Being unable to work is not easy for any person, and each person goes through it in various ways. However, it can affect their financial status and leave them without enough money for everyday life or the medicaments they might need for normal functioning. Besides that, it can cause people to feel unhappy with their lives and useless, which can cause some severe conditions such as depression which can further complicate and become even more severe.
Luckily, people who are not able to work can apply for long-term disability coverage that can help them deal with the challenges of everyday life and have enough funds to live a normal life without being stressed about how to earn some money. Sometimes this application is wrongfully denied or cut off after some time, but there is no need to worry, as it is not the end, and in the text below, we will explain further your rights in that situation.
Contacting the insurance company
The first thing to do once the LTD coverage is denied or cut off is to contact the insurance company and ask them to send their decision in writing, whether it is a letter or an email that you can print. It is extremely important because of two reasons. The first one is that, in that way, you can read it a few times and understand why the application is denied, or the coverage is cut off.
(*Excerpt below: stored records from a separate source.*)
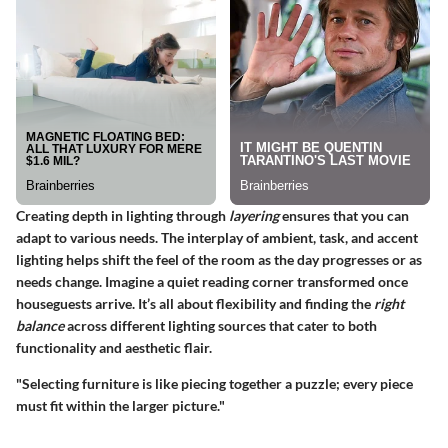
Creating depth in lighting through
layering
ensures that you can
adapt to various needs. The interplay of
ambient, task, and accent
lighting
helps shift the feel of the room as the day progresses or as
needs change. Imagine a quiet reading corner transformed once
houseguests arrive. It’s all about flexibility and finding the
right
balance
across different lighting sources that cater to both
functionality and aesthetic flair.
"Selecting furniture is like piecing together a puzzle; every piece
must fit within the larger picture."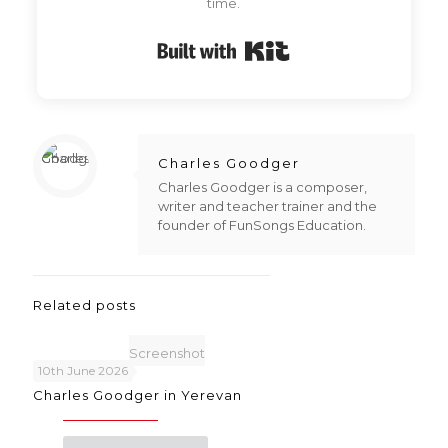
time.
Built with Kit
Charles Goodger
Charles Goodger is a composer,
writer and teacher trainer and the
founder of FunSongs Education.
Related posts
Screenshot
10th June 2026
Charles Goodger in Yerevan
The second reason is even more important, as written decisions can provide a perfect outline for an appeal or legal claim that can be filled in a two-year frame. We need to mention that many insurance companies will try to inform their clients via phone call, so requesting a written decision from them might be necessary since they are obliged to send it if the client is asking for it.
Appeal or legal claim
There are two ways one can choose when it comes to denial or cutting of the LTD, and both of them have their benefits and flaws, so it is up to the applicant to decide which of them is a better solution for their case.
Appealing is the first and the one that most people decide to go with, but let’s see if that is the best solution. Namely, when one decides to appeal, the main problem is that the process is led by the same insurance company that denied the application, and no one can guarantee they will change their mind. This process can last between 30-90 days, and clients usually get an invitation from the insurance company to appeal.
Another way is to file a legal claim, which requires a more complicated process, but gives you more chances that the decision will be changed. As we have already mentioned, the legal claim must be filed no later than two years from the denial or cut-off, which means it is necessary to choose between these two solutions on time to avoid losing precious time.
It can be a difficult decision, especially for people who are not familiar with laws and do not like to deal with paperwork, and the best solution for them is to hire professional help who can explain both processes and realize which of them is better for a certain case. Finding the best professionals among many of them online can be a great challenge and extremely time-consuming, and since we know how important time is for these processes, we have found the best ones for you. All you need to do is visit disability.ca, and they will do all the rest.
Avoiding mistakes is crucial
There are a few common mistakes people can accidentally make, which can cost them the benefits of LTD coverage, and knowing and understanding them is the best way to avoid them.
- Incomplete medical records – It seems extremely logical that the client needs to provide a complete medical history to the insurance company in order to get LTD coverage, but it is not rare that people simply fail to do that. It should be done in consultation with doctors, as they know the medical situation of their patients best and can provide the necessary proof.
- Misuse of social media – Social media is a great thing, and since we live in a digital era, it is almost impossible to find a person who does not have a profile on at least one platform. We share great moments with our friends and family, but it can be a little tricky once someone applies for LTD coverage. Namely, insurance companies monitor the profiles on social media of the applicants, and they can easily deny them if they realize someone actually can work.
- Getting back to work – When the person faces a denial or cut off of LTD, they can believe that the only solution is to get back to work, but it is not a good idea if they are not ready. It can cause various health problems and make their condition even worse. Besides that, it can cause problems with getting LTD coverage again in the future and leave them without all the benefits.
Insurance companies and their tricks
Sometimes the insurance companies will try all they can to deny the applications or cut off the LTD coverage, and it is important to know your rights to avoid that. They might state that the applicant is able to work, and their doctors agree with that, state that the disability is not that high, or the medical condition has existed before the application. No matter what they note as a reason for denial or cutting off, the most important is your doctor’s opinion, as they know your medical situation the best and try to do what’s best for you.
Because of that, it is important to fight for your rights and never give up, as LTD coverage is made for people with certain disabilities to provide them with enough funds for a normal life and peace of mind, and no one should deny them to get it.